Hello everyone ,
We’ve been experiencing network issues in the LHR region over the past couple of weeks and I’m curious if anyone else has encountered similar troubles?
Our situation involves unexpected CPU spikes on a product with modest load, primarily used by our internal team. These spikes are quite irregular and significantly deviate from our expected usage patterns.
During these periods, both nodes struggle with socket operations. They fail to read/write, leading to dropped existing connections (e.g., to the DB) and timeout errors on outbound requests (like ConfigCat cache updates).
Any insights or shared experiences would be greatly appreciated!
My shared experience is probably not relevant, but…
I have an app in LHR that has seen some odd CPU usage since upgrading to v2 machine based app. Every now and again it pegs the CPU at 100% until I restart the machine. Ran for ages on v1 app without doing this.
It may well just be a problem in my code but odd it never used to do it and I haven’t changed the code for ages.
We noticed that one of the cores on one of the instances is fully loaded and investigating that now.
Where did it start for you?
If (TBC) you’re on a LHR host which is having resource problems, possibly triggering an app issue related to unexpected (e.g. IO issues) behaviours (subsequently causing your app to have a funny turn and peg the CPU), you’re always going to have the problem on that host until the underlying issue is resolved.
AFAIK one key difference between V1 and V2 is that with V2/machines - any given machine is tied to a specific host. With V1 if you redeployed you could end up on another host (“fixing” host-specific problems) - with V2/machines this isn’t the case.

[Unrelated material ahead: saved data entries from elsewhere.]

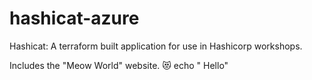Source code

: # hashicat-azure
Hashicat: A terraform built application for use in Hashicorp workshops.

Includes the "Meow World" website. 😻
echo " Hello"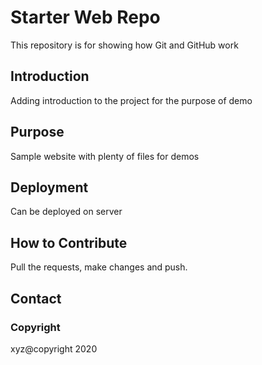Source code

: # Starter Web Repo

This repository is for showing how Git and GitHub work

## Introduction

Adding introduction to the project for the purpose of demo

## Purpose

Sample website with plenty of files for demos

## Deployment

Can be deployed on server

## How to Contribute

Pull the requests, make changes and push.

## Contact

### Copyright
xyz@copyright 2020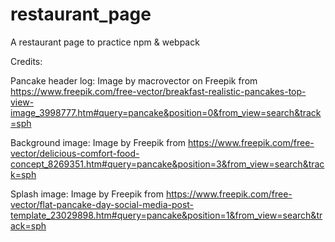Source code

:# restaurant_page
A restaurant page to practice npm &amp; webpack

Credits:

Pancake header log: Image by macrovector on Freepik from https://www.freepik.com/free-vector/breakfast-realistic-pancakes-top-view-image_3998777.htm#query=pancake&position=0&from_view=search&track=sph

Background image: Image by Freepik from https://www.freepik.com/free-vector/delicious-comfort-food-concept_8269351.htm#query=pancake&position=3&from_view=search&track=sph

Splash image: Image by Freepik from https://www.freepik.com/free-vector/flat-pancake-day-social-media-post-template_23029898.htm#query=pancake&position=1&from_view=search&track=sph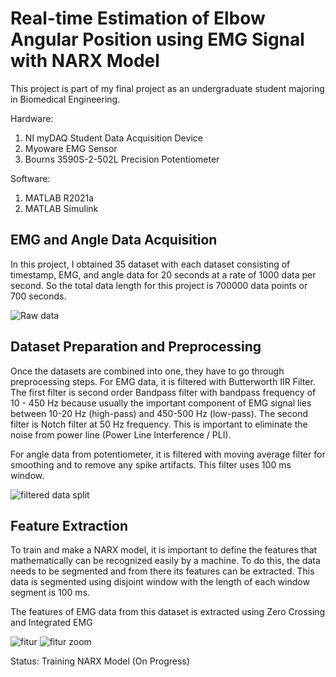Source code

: # Real-time Estimation of Elbow Angular Position using EMG Signal with NARX Model

This project is part of my final project as an undergraduate student majoring in Biomedical Engineering.

Hardware:
1. NI myDAQ Student Data Acquisition Device
2. Myoware EMG Sensor
3. Bourns 3590S-2-502L Precision Potentiometer

Software:
1. MATLAB R2021a
2. MATLAB Simulink

## EMG and Angle Data Acquisition

In this project, I obtained 35 dataset with each dataset consisting of timestamp, EMG, and angle data for 20 seconds at a rate of 1000 data per second. So the total data length for this project is 700000 data points or 700 seconds.

![Raw data](https://user-images.githubusercontent.com/80141940/177251610-cd752b29-911a-4bfe-bd78-e7e589cb7d88.png)

## Dataset Preparation and Preprocessing

Once the datasets are combined into one, they have to go through preprocessing steps. For EMG data, it is filtered with Butterworth IIR Filter. The first filter is second order Bandpass filter with bandpass frequency of 10 - 450 Hz because usually the important component of EMG signal lies between 10-20 Hz (high-pass) and 450-500 Hz (low-pass). The second filter is Notch filter at 50 Hz frequency. This is important to eliminate the noise from power line (Power Line Interference / PLI).

For angle data from potentiometer, it is filtered with moving average filter for smoothing and to remove any spike artifacts. This filter uses 100 ms window.

![filtered data split](https://user-images.githubusercontent.com/80141940/177253207-87e83216-6ff7-431a-918a-810d0bb1c67b.png)

## Feature Extraction

To train and make a NARX model, it is important to define the features that mathematically can be recognized easily by a machine. To do this, the data needs to be segmented and from there its features can be extracted. This data is segmented using disjoint window with the length of each window segment is 100 ms.

The features of EMG data from this dataset is extracted using Zero Crossing and Integrated EMG

![fitur](https://user-images.githubusercontent.com/80141940/177255679-46ab1d37-8a88-4c3b-a79a-46f2027870e4.png)
![fitur zoom](https://user-images.githubusercontent.com/80141940/177255690-4148344b-3af3-4056-95f6-0d98ce374c27.png)

Status: Training NARX Model (On Progress)
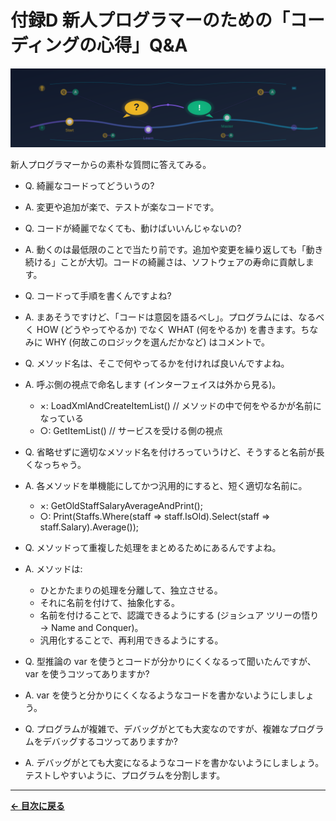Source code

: # 付録D 新人プログラマーのための「コーディングの心得」Q&A

![付録D バナー](../Images/banner-appendix-d.svg)

新人プログラマーからの素朴な質問に答えてみる。

- Q. 綺麗なコードってどういうの?
- A. 変更や追加が楽で、テストが楽なコードです。

- Q. コードが綺麗でなくても、動けばいいんじゃないの?
- A. 動くのは最低限のことで当たり前です。追加や変更を繰り返しても「動き続ける」ことが大切。コードの綺麗さは、ソフトウェアの寿命に貢献します。

- Q. コードって手順を書くんですよね?
- A. まあそうですけど、「コードは意図を語るべし」。プログラムには、なるべく HOW (どうやってやるか) でなく WHAT (何をやるか) を書きます。ちなみに WHY (何故このロジックを選んだかなど) はコメントで。

- Q. メソッド名は、そこで何やってるかを付ければ良いんですよね。
- A. 呼ぶ側の視点で命名します (インターフェイスは外から見る)。
  - ×: LoadXmlAndCreateItemList() // メソッドの中で何をやるかが名前になっている
  - ○: GetItemList() // サービスを受ける側の視点

- Q. 省略せずに適切なメソッド名を付けろっていうけど、そうすると名前が長くなっちゃう。
- A. 各メソッドを単機能にしてかつ汎用的にすると、短く適切な名前に。
  - ×: GetOldStaffSalaryAverageAndPrint();
  - ○: Print(Staffs.Where(staff => staff.IsOld).Select(staff => staff.Salary).Average());

- Q. メソッドって重複した処理をまとめるためにあるんですよね。
- A. メソッドは:
  - ひとかたまりの処理を分離して、独立させる。
  - それに名前を付けて、抽象化する。
  - 名前を付けることで、認識できるようにする (ジョシュア ツリーの悟り → Name and Conquer)。
  - 汎用化することで、再利用できるようにする。

- Q. 型推論の var を使うとコードが分かりにくくなるって聞いたんですが、var を使うコツってありますか?
- A. var を使うと分かりにくくなるようなコードを書かないようにしましょう。

- Q. プログラムが複雑で、デバッグがとても大変なのですが、複雑なプログラムをデバッグするコツってありますか?
- A. デバッグがとても大変になるようなコードを書かないようにしましょう。テストしやすいように、プログラムを分割します。

---

**[← 目次に戻る](table-of-contents.md)**
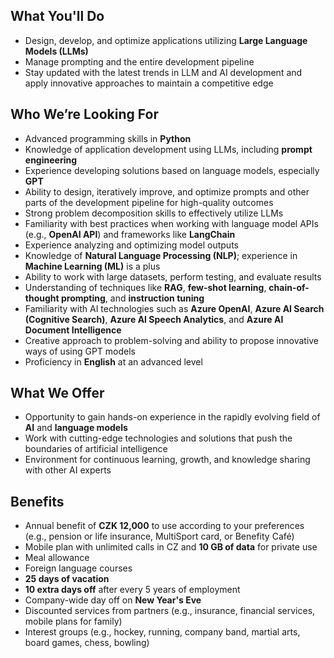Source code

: ## What You'll Do

* Design, develop, and optimize applications utilizing **Large Language Models (LLMs)**
* Manage prompting and the entire development pipeline
* Stay updated with the latest trends in LLM and AI development and apply innovative approaches to maintain a competitive edge

## Who We’re Looking For

* Advanced programming skills in **Python**
* Knowledge of application development using LLMs, including **prompt engineering**
* Experience developing solutions based on language models, especially **GPT**
* Ability to design, iteratively improve, and optimize prompts and other parts of the development pipeline for high-quality outcomes
* Strong problem decomposition skills to effectively utilize LLMs
* Familiarity with best practices when working with language model APIs (e.g., **OpenAI API**) and frameworks like **LangChain**
* Experience analyzing and optimizing model outputs
* Knowledge of **Natural Language Processing (NLP)**; experience in **Machine Learning (ML)** is a plus
* Ability to work with large datasets, perform testing, and evaluate results
* Understanding of techniques like **RAG**, **few-shot learning**, **chain-of-thought prompting**, and **instruction tuning**
* Familiarity with AI technologies such as **Azure OpenAI**, **Azure AI Search (Cognitive Search)**, **Azure AI Speech Analytics**, and **Azure AI Document Intelligence**
* Creative approach to problem-solving and ability to propose innovative ways of using GPT models
* Proficiency in **English** at an advanced level

## What We Offer

* Opportunity to gain hands-on experience in the rapidly evolving field of **AI** and **language models**
* Work with cutting-edge technologies and solutions that push the boundaries of artificial intelligence
* Environment for continuous learning, growth, and knowledge sharing with other AI experts

## Benefits

* Annual benefit of **CZK 12,000** to use according to your preferences (e.g., pension or life insurance, MultiSport card, or Benefity Café)
* Mobile plan with unlimited calls in CZ and **10 GB of data** for private use
* Meal allowance
* Foreign language courses
* **25 days of vacation**
* **10 extra days off** after every 5 years of employment
* Company-wide day off on **New Year's Eve**
* Discounted services from partners (e.g., insurance, financial services, mobile plans for family)
* Interest groups (e.g., hockey, running, company band, martial arts, board games, chess, bowling)
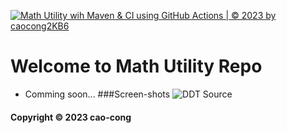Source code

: [![Math Utility wih Maven & CI using GitHub Actions | © 2023 by caocong2KB6](https://github.com/caocong2KB6/math-util-mvn-cvc/actions/workflows/math-util-ci.yml/badge.svg)](https://github.com/caocong2KB6/math-util-mvn-cvc/actions/workflows/math-util-ci.yml)

# Welcome to Math Utility Repo

* Comming soon...
###Screen-shots
![DDT Source](https://github.com/caocong2KB6/math-util-mvn-cvc/blob/main/screenshots/DDTSource.png)

#### Copyright &#169; 2023 cao-cong
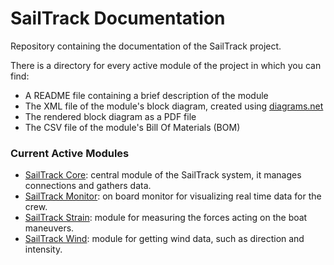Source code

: # SailTrack Documentation
Repository containing the documentation of the SailTrack project.

There is a directory for every active module of the project in which you can find:
* A README file containing a brief description of the module
* The XML file of the module's block diagram, created using [diagrams.net](https://www.diagrams.net)
* The rendered block diagram as a PDF file
* The CSV file of the module's Bill Of Materials (BOM)

### Current Active Modules
* [SailTrack Core](https://github.com/metis-vela-unipd/sailtrack-documentation/tree/main/SailTrack%20Core): central module of the SailTrack system, it manages connections and gathers data.
* [SailTrack Monitor](https://github.com/metis-vela-unipd/sailtrack-documentation/tree/main/SailTrack%20Monitor): on board monitor for visualizing real time data for the crew.
* [SailTrack Strain](https://github.com/metis-vela-unipd/sailtrack-documentation/tree/main/SailTrack%20Strain): module for measuring the forces acting on the boat maneuvers.
* [SailTrack Wind](https://github.com/metis-vela-unipd/sailtrack-documentation/tree/main/SailTrack%20Wind): module for getting wind data, such as direction and intensity.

I’ve had a few host-specific issues in the past, threads that may be of interest:
Possible network problem (periodic spiking latency) in LHR/on host 81b8?
Feature Request: FLY_HOST environment variable
Your issue(s) may indeed be V2-specific and/or app-specific, and nothing to do with the host(s) - but it could be worth considering/investigating.
Yes, I’ve been experiencing the same issue.
I’ve got a single app in LHR and since yesterday deployments via Github Actions have been failing with “Error: failed to update VM xxxxxxxxxxxxxx: aborted: could not reserve resource for machine: insufficient memory available to fulfill request”
Did you also observe one of the cores maxing out? Could you please describe your symptoms exactly
thanks, that makes sense.
This topic was automatically closed 7 days after the last reply. New replies are no longer allowed.